The largest flood project ever undertaken in Ipswich will chart the way forward for the city’s response to future flooding events, and fulfils a key recommendation of the Queensland Flood Commission of Inquiry.
Ipswich Mayor Teresa Harding said there are 68 recommendations in the Ipswich Integrated Catchment Plan (IICP), council will be working to build Ipswich’s readiness and resilience for future floods.
“Flooding is an unfortunate reality of life in Ipswich. We know that flooding will happen again, and when it does, we want a city that is informed, ready and resilient,” Mayor Harding said.
“This plan takes a holistic approach, recognising the most effective way of building flood resilience is to integrate the full spectrum of flood risk and catchment planning.
“It will look at factors from community awareness to evacuation routes, flood resilient home design, city planning and development controls, large-scale revegetation and climate change modelling.
“We’ve made sure to listen to the community, by undertaking a community engagement process, we’ve ensured the people of Ipswich were involved in the development of our city’s plan.”
The Ipswich floodplain.
The outcome of the IICP is an in depth and detailed technical evidence report supporting six chapters of work across: land use and planning; physical mitigation; community awareness and resilience; emergency management; property specific actions; and current and future flood risk.
Environment and Sustainability Committee Chairperson Councillor Russell Milligan said the IICP is a culmination of over two and half years of work across multiple departments and feedback from hundreds of residents.
“This detailed local floodplain management plan is important with Ipswich’s high exposure to flood and complex network of waterways,” Cr Milligan said.
“Understanding the whole of the catchment and how a river interacts with the land makes for better results from both flood and waterway health perspectives.
“Past disaster events have shown the human and social costs of flooding can be just as significant as the more tangible costs of building and infrastructure damage.
“This plan addresses the wide range of impacts with a flooding event.”
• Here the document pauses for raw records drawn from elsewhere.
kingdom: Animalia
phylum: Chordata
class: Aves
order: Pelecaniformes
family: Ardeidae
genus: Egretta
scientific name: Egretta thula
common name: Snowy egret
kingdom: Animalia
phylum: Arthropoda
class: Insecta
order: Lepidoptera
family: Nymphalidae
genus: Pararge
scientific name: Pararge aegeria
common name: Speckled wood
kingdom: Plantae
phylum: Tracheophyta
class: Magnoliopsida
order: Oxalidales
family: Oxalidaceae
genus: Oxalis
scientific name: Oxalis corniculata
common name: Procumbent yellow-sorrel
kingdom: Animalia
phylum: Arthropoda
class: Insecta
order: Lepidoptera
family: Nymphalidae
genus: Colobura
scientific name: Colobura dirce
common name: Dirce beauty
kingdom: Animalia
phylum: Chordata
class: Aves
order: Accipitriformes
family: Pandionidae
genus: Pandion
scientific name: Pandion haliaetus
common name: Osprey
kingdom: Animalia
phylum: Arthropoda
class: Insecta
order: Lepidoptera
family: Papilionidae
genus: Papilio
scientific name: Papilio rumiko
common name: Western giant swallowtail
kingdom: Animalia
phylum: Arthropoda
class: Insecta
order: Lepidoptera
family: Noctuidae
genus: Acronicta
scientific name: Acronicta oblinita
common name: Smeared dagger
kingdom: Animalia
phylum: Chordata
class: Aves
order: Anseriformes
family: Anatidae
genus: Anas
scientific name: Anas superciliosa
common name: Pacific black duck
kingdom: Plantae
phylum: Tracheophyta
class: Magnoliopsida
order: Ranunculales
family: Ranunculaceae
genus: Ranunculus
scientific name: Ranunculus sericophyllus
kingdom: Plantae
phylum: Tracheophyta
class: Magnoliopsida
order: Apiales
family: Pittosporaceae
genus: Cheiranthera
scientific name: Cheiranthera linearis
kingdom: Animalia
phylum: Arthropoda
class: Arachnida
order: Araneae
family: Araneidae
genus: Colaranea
The majority of the Ipswich Local Government Area (LGA) lies within the lower Bremer River catchment. The upper catchment areas lie within the Scenic Rim catchment whilst the north-eastern and north-western parts are located directly on the Brisbane River catchment. The Brisbane River also forms the city’s north eastern boundary.
Catchments within the Ipswich region include the below. Management Plans have been developed for these relevant waterways.
- Bremer Catchment Plan
- Deebing Creek
- Ironpot Creek
- Bundamba Creek
- Blacksnake Creek
- Small Creek
- Six Mile, Woogaroo and Goodna Creeks
For further information on the Mid Brisbane Catchment read the Mid Brisbane Catchment Story.
The IICP fulfils a key recommendation from the Queensland Flood Commission of Inquiry.
It builds on important regional flood studies, previously completed in collaboration with State Government and other local councils.
The IICP goes above and beyond the Commission’s recommendation by adopting an approach that integrates flood risk mitigation with other elements of catchment management such as water quality.
“The IICP will guide council’s actions and future investment and chart the way forward for the whole city,” Cr Milligan said.
The IICP was funded in part by the Queensland Reconstruction Authority’s Natural Disaster Resilience Program (NDRP). NDRP is jointly funded (50/50) by the Australian and Queensland Governments through the National Partnership Agreement on Natural Disaster Resilience.